Tuesday, May 20, 2008

George E. Meinig, DDS, FACD
(2 September 1914 - 2 May 2008)

16 May 2008

George E. Meinig, best known internationally for his book "Root Canal Cover-Up", passed away on 2 May 2008 at the age of 93. Up through even the prior week, we had continued to collaborate on a follow-up joint book project, tentatively titled “Root Canal Time Bomb – Roots of Cancer”.

Some 65 years had passed since he was invited to become a founding member of the American Association of Endodontists (AAE). Thus his charge in recent years of a “cover-up” of facts concerning hazards of root canal treatments cannot be taken lightly. These facts had indeed been submerged from his view through all his years of dental education and practice and beyond, even up to the present time.
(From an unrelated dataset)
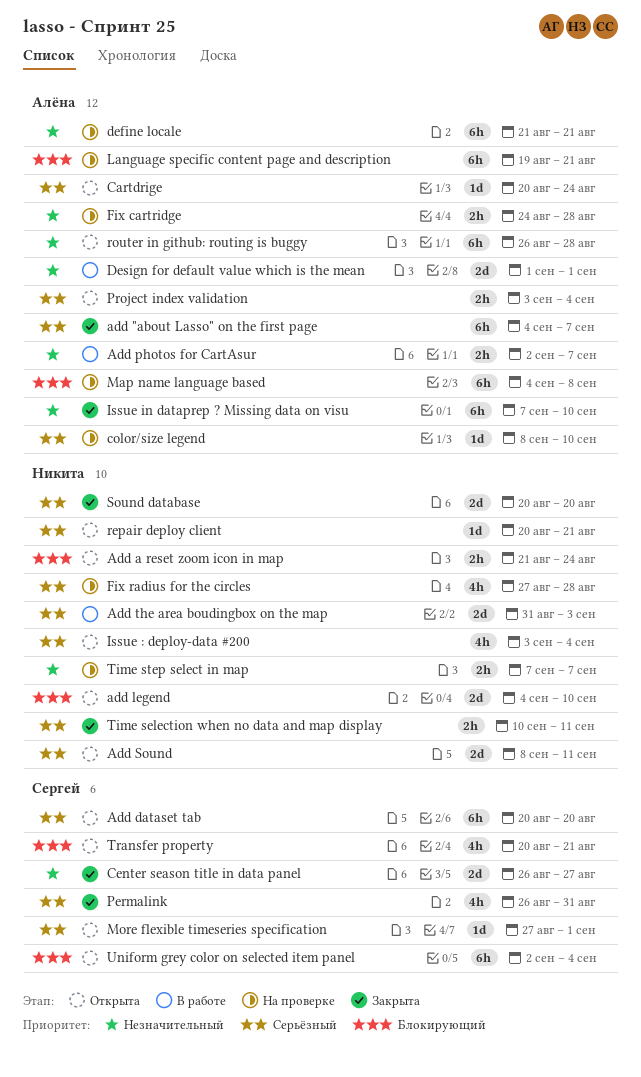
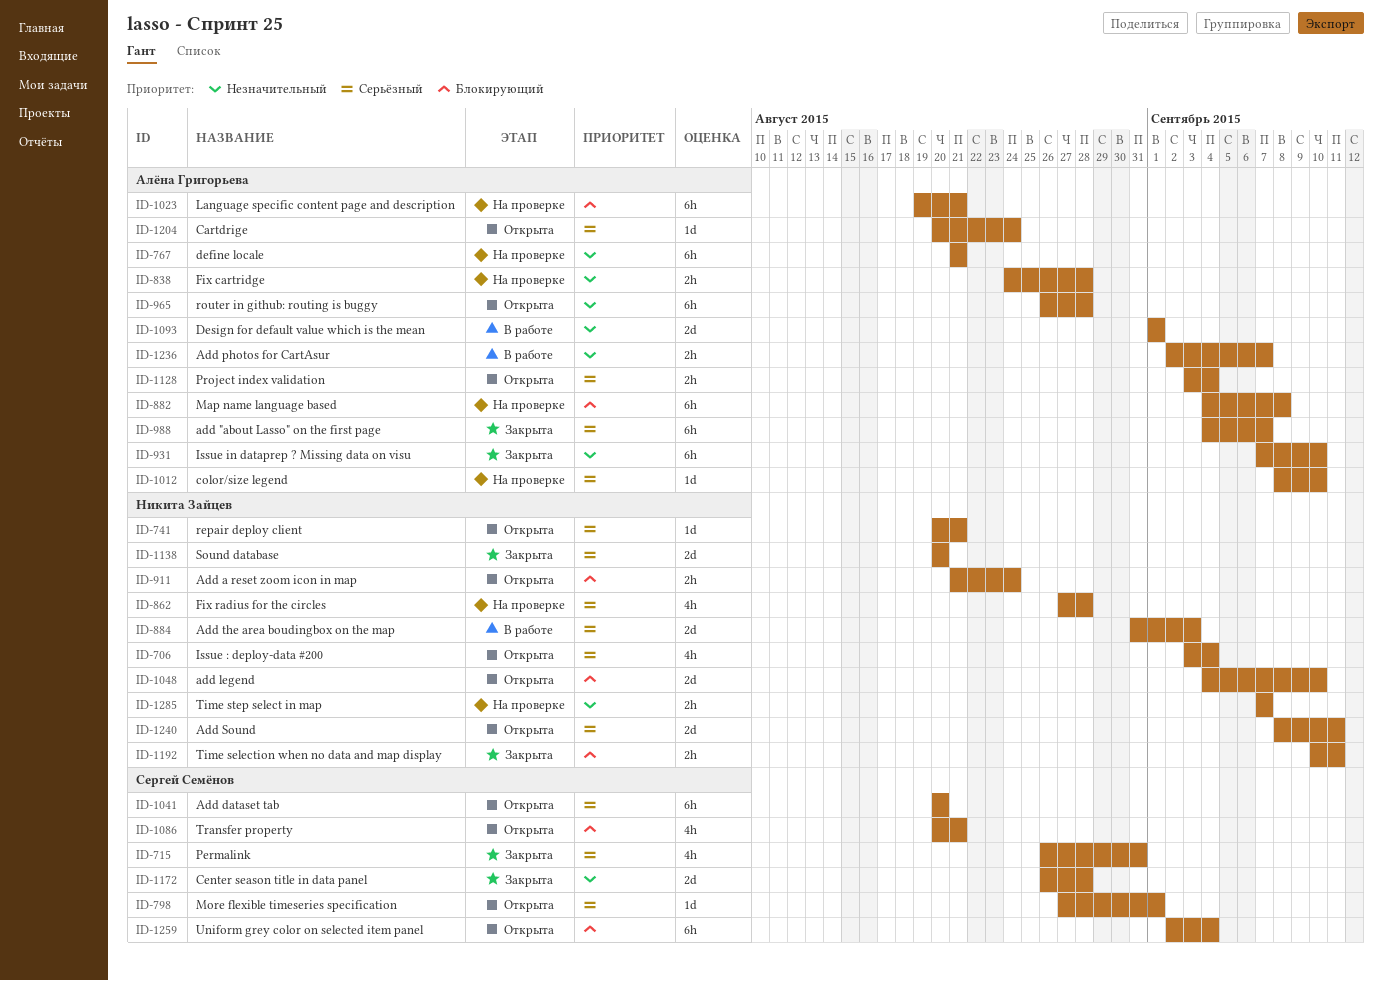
Center season title in data panel, due: Aug 27 -> Aug 28
Time selection when no data and map display, priority: Серьёзный -> Блокирующий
In making this charge, he parted ways with those very professional organizations and colleagues with whom he had shared a long and distinguished professional life – because the facts of the situation demanded it.

Without detracting from the great efforts and accomplishments of Weston Price and others early in the 20th Century, circumstances greeting George Meinig's involvement at the end of the century were uniquely difficult. By then debate over systemic effects of infected teeth was muted, seemingly whispered as quasi-heresy, and root canal treatments had become firmly ensconced as common practice. Moreover, he took on what he truly felt was his personal responsibility at a relatively advanced age, at his own expense, and with far more opposition than support. Nonetheless he has indeed succeeded in taking a big and irreversible step toward bringing this long-buried fundamental issue to the attention of the world -- as particularly embodied in the achievement of publication in the Japanese language.

There is no health-related issue facing the world today that is more fundamental than the interface between the domains of dentistry and medicine. And there is no book published in modern times that strikes so directly and deeply, as does "Root Canal Cover-Up", at the entrenched orthodoxy that inhibits progress on this issue. George Meinig has thus achieved a unique position in the history of dentistry and medicine through the fortunate combination of his own professional history, his courage, and his personal integrity. His spirit and hunger for truth and knowledge will live forever as incomparable inspiration and light.